Best way to deal with kernel layout?

jinchenglee · March 30, 2021, 11:43pm

Well, I have a special BYOC dense kernel that deals with kernel layout different from default topi.nn implemenation.

The default implemenation has weight Tensor with shape [out_dim, in_dim], while I need [in_dim, out_dim].

Two questions here:

How can I change the default behavior of the kernel input of dense kernel to assume transposed layout? I tried to modify include/tvm/topi/nn/dense.h and python/tvm/topi/nn/dense.py to reverse the layout, but it doesn’t work. Where is the code controlling the default kernel layout for dense op?
If I don’t want to change the default behavior but add an alternative solution targeting my BYOC target, what’s the best way?

Thanks in advance.

comaniac · March 31, 2021, 1:54am

You should not change Relay/TOPI for your target. You should use the preprocess optimize pass to convert the layout before your codegen.

Example:

github.com

apache/tvm/blob/main/python/tvm/relay/op/contrib/arm_compute_lib.py#L77


            transform.MergeComposite(arm_compute_lib_pattern_table()),
            transform.AnnotateTarget("arm_compute_lib", False),
            transform.PartitionGraph(),
        ]
    )
    return seq(mod)
@register_func("relay.ext.arm_compute_lib.optimize")
def preprocess_module(mod):
    """
    Pre-process a module containing functions ready for ACL codegen. For now we enforce OHWI
    kernel layout and fold the transforms away.
    Parameters
    ----------
    mod : Module
        The module to run passes on.
    Returns

jinchenglee · March 31, 2021, 3:57am

@comaniac , thanks for prompt reply. I’ll look into it.

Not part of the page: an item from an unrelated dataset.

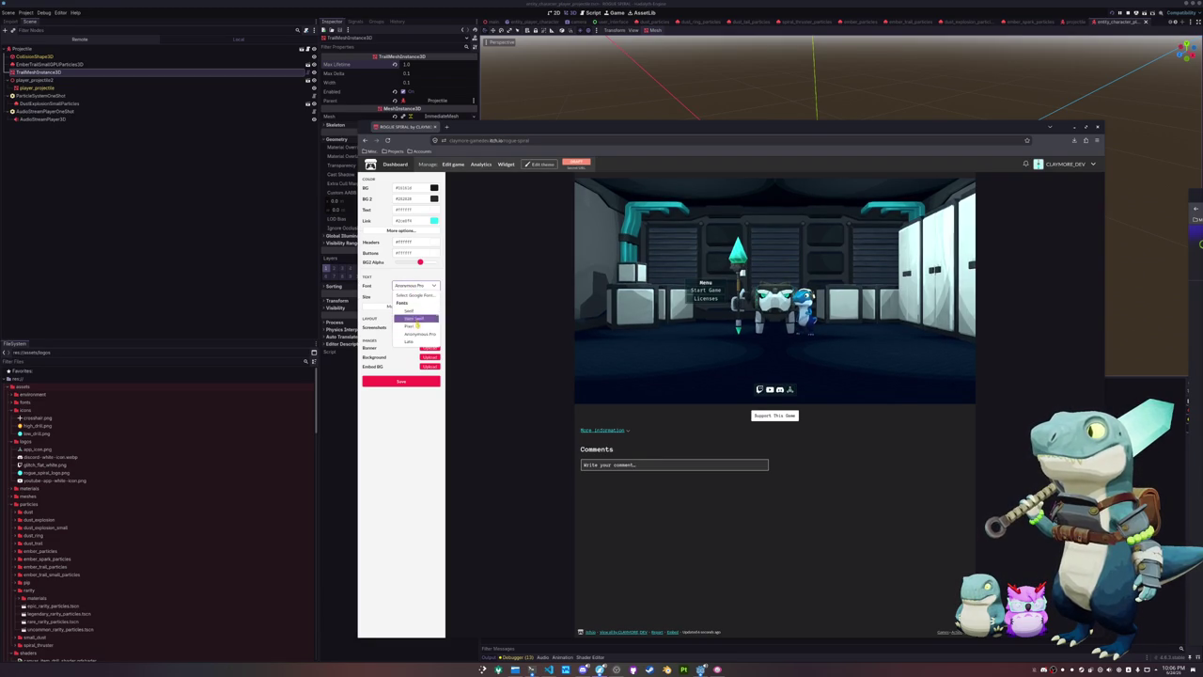
pyautogui.click(419, 333)
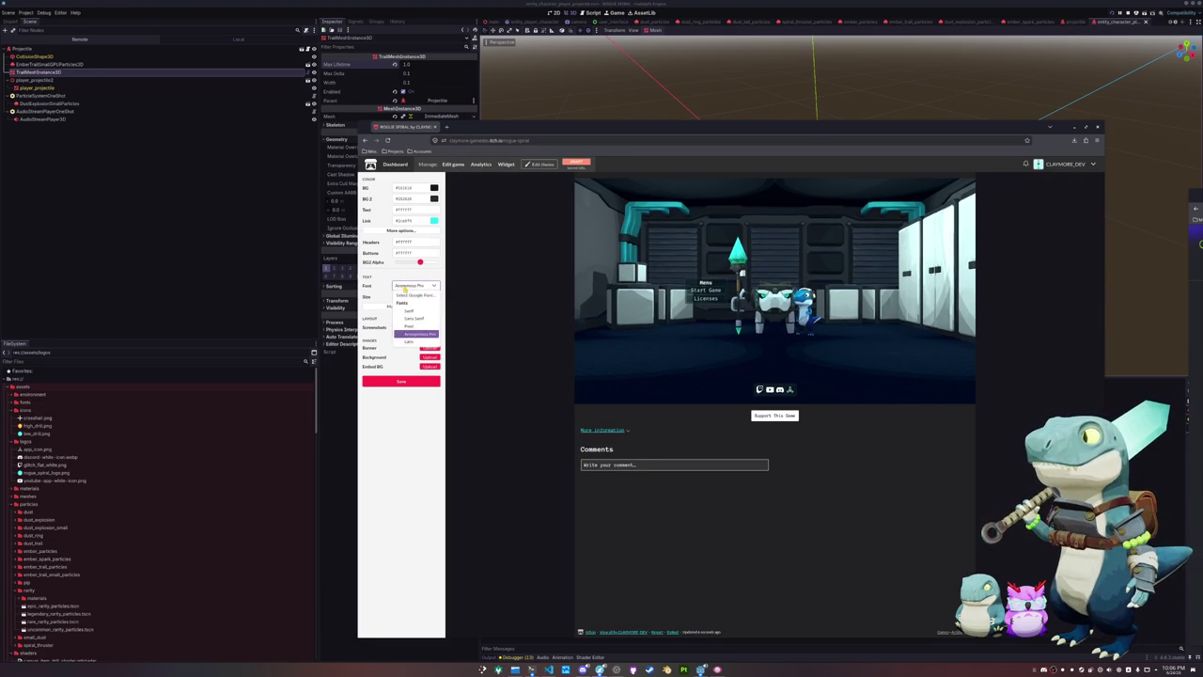
pyautogui.click(413, 296)
pyautogui.click(406, 328)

But still, where in relay controls the param/kernel layout defaults?

JosseVanDelm · March 31, 2021, 9:22am

@jinchenglee thanks for asking this question, I’m facing a similar issue

@comaniac I was not aware of this data layout transformation process. It would be useful for me as well, as I’m targetting a microcontroller with embedded accelerator, which has a very specific data layout. I’m not using BYOC though (our approach is covered in this recent post). I thought I would have to make separate operator implementations with data layout preparation steps for each operator from the Relay Strategy. Like here (ARM seems to have different TOPI operators for different data layouts, but this seems opposite to your answer above):

github.com

apache/tvm/blob/a1b4f0e8f2bfcc583f98f0f9272adcc0c12f70a5/python/tvm/relay/op/strategy/arm_cpu.py#L52


@schedule_concatenate.register(["arm_cpu", "micro_dev"])
def schedule_concatenate_arm_cpu(_, outs, target):
    """schedule concatenate for arm cpu"""
    with target:
        return topi.arm_cpu.schedule_concatenate(outs)
@conv2d_strategy.register(["arm_cpu", "micro_dev"])
def conv2d_strategy_arm_cpu(attrs, inputs, out_type, target):
    """conv2d arm cpu strategy"""
    strategy = _op.OpStrategy()
    data, kernel = inputs
    dilation_h, dilation_w = attrs.get_int_tuple("dilation")
    stride_h, stride_w = attrs.get_int_tuple("strides")
    padding = attrs.get_int_tuple("padding")
    groups = attrs.groups
    layout = attrs.data_layout
    kernel_layout = attrs.kernel_layout
    if dilation_h < 1 or dilation_w < 1:

I find it a bit confusing that it is apparently possible to account for different data layouts in different parts of the stack.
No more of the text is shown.